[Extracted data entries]
*-*-*

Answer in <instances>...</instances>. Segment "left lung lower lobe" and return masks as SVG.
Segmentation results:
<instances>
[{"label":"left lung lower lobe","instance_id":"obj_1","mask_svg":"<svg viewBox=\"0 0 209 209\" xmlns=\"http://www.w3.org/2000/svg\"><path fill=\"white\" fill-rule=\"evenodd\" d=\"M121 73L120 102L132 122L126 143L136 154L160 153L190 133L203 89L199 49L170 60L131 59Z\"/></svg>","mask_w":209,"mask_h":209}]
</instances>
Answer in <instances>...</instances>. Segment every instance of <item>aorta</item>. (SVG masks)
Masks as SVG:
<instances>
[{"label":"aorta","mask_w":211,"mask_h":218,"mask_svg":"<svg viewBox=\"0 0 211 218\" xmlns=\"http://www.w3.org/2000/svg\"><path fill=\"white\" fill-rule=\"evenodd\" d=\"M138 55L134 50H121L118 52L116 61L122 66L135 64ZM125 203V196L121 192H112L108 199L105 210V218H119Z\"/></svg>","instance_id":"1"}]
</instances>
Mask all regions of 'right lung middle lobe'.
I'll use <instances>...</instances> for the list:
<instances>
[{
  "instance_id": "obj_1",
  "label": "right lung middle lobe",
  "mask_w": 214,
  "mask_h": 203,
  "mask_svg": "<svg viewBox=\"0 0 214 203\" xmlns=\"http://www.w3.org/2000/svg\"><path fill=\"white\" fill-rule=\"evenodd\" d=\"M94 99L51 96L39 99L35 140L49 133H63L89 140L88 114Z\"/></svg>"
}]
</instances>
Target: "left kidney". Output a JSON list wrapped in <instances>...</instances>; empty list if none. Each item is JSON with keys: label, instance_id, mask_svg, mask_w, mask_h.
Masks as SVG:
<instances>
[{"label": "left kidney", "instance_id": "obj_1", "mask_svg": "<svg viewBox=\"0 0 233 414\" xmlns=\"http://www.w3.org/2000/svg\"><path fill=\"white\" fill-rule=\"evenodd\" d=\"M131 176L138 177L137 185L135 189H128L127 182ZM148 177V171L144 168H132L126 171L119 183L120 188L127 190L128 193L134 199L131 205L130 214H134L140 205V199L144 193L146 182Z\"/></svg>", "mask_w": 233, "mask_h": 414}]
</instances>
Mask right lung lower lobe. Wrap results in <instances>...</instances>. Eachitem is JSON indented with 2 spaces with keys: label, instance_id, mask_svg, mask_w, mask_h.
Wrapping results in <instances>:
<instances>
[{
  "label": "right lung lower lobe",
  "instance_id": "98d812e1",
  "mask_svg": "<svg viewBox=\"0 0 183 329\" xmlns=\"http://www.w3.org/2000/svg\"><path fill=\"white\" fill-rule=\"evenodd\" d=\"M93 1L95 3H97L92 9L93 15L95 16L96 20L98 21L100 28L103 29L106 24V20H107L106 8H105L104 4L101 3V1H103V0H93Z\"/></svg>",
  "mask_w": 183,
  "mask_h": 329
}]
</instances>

*-*-*

What is required:
Reproduce all of the data above line for line, without changing a single character.

Complete output:
Answer in <instances>...</instances>. Segment "left lung lower lobe" and return masks as SVG.
Segmentation results:
<instances>
[{"label":"left lung lower lobe","instance_id":"obj_1","mask_svg":"<svg viewBox=\"0 0 209 209\" xmlns=\"http://www.w3.org/2000/svg\"><path fill=\"white\" fill-rule=\"evenodd\" d=\"M121 73L120 102L132 122L126 143L136 154L160 153L190 133L203 89L199 49L170 60L131 59Z\"/></svg>","mask_w":209,"mask_h":209}]
</instances>
Answer in <instances>...</instances>. Segment every instance of <item>aorta</item>. (SVG masks)
Masks as SVG:
<instances>
[{"label":"aorta","mask_w":211,"mask_h":218,"mask_svg":"<svg viewBox=\"0 0 211 218\" xmlns=\"http://www.w3.org/2000/svg\"><path fill=\"white\" fill-rule=\"evenodd\" d=\"M138 55L134 50H121L118 52L116 61L122 66L135 64ZM125 203V196L121 192H112L108 199L105 210V218H119Z\"/></svg>","instance_id":"1"}]
</instances>
Mask all regions of 'right lung middle lobe'.
I'll use <instances>...</instances> for the list:
<instances>
[{
  "instance_id": "obj_1",
  "label": "right lung middle lobe",
  "mask_w": 214,
  "mask_h": 203,
  "mask_svg": "<svg viewBox=\"0 0 214 203\" xmlns=\"http://www.w3.org/2000/svg\"><path fill=\"white\" fill-rule=\"evenodd\" d=\"M94 99L51 96L39 99L35 140L49 133H63L89 140L88 114Z\"/></svg>"
}]
</instances>
Target: "left kidney". Output a JSON list wrapped in <instances>...</instances>; empty list if none. Each item is JSON with keys: label, instance_id, mask_svg, mask_w, mask_h.
Masks as SVG:
<instances>
[{"label": "left kidney", "instance_id": "obj_1", "mask_svg": "<svg viewBox=\"0 0 233 414\" xmlns=\"http://www.w3.org/2000/svg\"><path fill=\"white\" fill-rule=\"evenodd\" d=\"M131 176L138 177L137 185L135 189H128L127 182ZM148 177V171L144 168H132L126 171L119 183L120 188L127 190L128 193L134 199L131 205L130 214H134L140 205V199L144 193L146 182Z\"/></svg>", "mask_w": 233, "mask_h": 414}]
</instances>
Mask right lung lower lobe. Wrap results in <instances>...</instances>. Eachitem is JSON indented with 2 spaces with keys: label, instance_id, mask_svg, mask_w, mask_h.
Wrapping results in <instances>:
<instances>
[{
  "label": "right lung lower lobe",
  "instance_id": "98d812e1",
  "mask_svg": "<svg viewBox=\"0 0 183 329\" xmlns=\"http://www.w3.org/2000/svg\"><path fill=\"white\" fill-rule=\"evenodd\" d=\"M93 1L95 3H97L92 9L93 15L95 16L96 20L98 21L100 28L103 29L106 24V20H107L106 8H105L104 4L101 3V1H103V0H93Z\"/></svg>",
  "mask_w": 183,
  "mask_h": 329
}]
</instances>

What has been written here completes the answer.